The name Dot was used for fourteen tropical cyclones in Pacific Ocean: two in the central Pacific and twelve in the northwest Pacific.

In the central Pacific:
- Hurricane Dot (1959) – peaked as Category 4 hurricane prior to making landfall on Kauai, Hawaii.

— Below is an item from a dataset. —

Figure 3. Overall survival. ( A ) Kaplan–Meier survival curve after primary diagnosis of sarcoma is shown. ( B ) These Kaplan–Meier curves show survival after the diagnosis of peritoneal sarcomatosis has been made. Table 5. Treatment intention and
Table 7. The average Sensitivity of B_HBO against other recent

- Hurricane Dot (1970) – formed northwest of Hawaii, peaked as a Category 1 hurricane; did not affect land.

In the northwest Pacific:
- Typhoon Dot (1955) (T5508)
- Super Typhoon Dot (1961) (T6128, 66W) – affected Iwo Jima
- Typhoon Dot (1964) (T6424, 36W, Enang) – made landfall twice, affected the Philippines, Hong Kong and eastern China
- Tropical Storm Dot (1967) (T6709, 10W) – affected the Ryūkyū Islands
- Typhoon Dot (1973) (T7305, 05W) – made landfall just east of Hong Kong on the Chinese mainland
- Tropical Storm Dot (1976) (T7615, 15W) – scraped the coast of China near Shanghai before making landfall while dissipating on the Korean Peninsula
- Tropical Storm Dot (1979) (T7904, 04W, Karing) – affected most of The Philippines
- Typhoon Dot (1982) (T8212, 13W, Miding) – made landfall in China.

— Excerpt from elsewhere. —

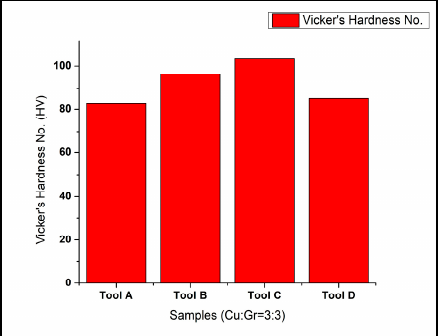
Figure 10. Vicker’s hardness number (HV) of the composites prepared by Tools A, B, C, D.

- Typhoon Dot (1985) (T8522, 21W, Saling) – made landfall in the Philippines, brushed the southern coast of Hainan, made second landfall in Vietnam
- Typhoon Dot (1989) (T8905, 05W, Kuring) – made landfall on Hainan, weakening before a third landfall in Vietnam
- Typhoon Dot (1990) (T9017, 17W) – made landfalls in Taiwan and China
- Typhoon Dot (1993) (T9318, 24W) – made landfall in the Philippines Turned away from Hainan at the last moment to make landfall on mainland China.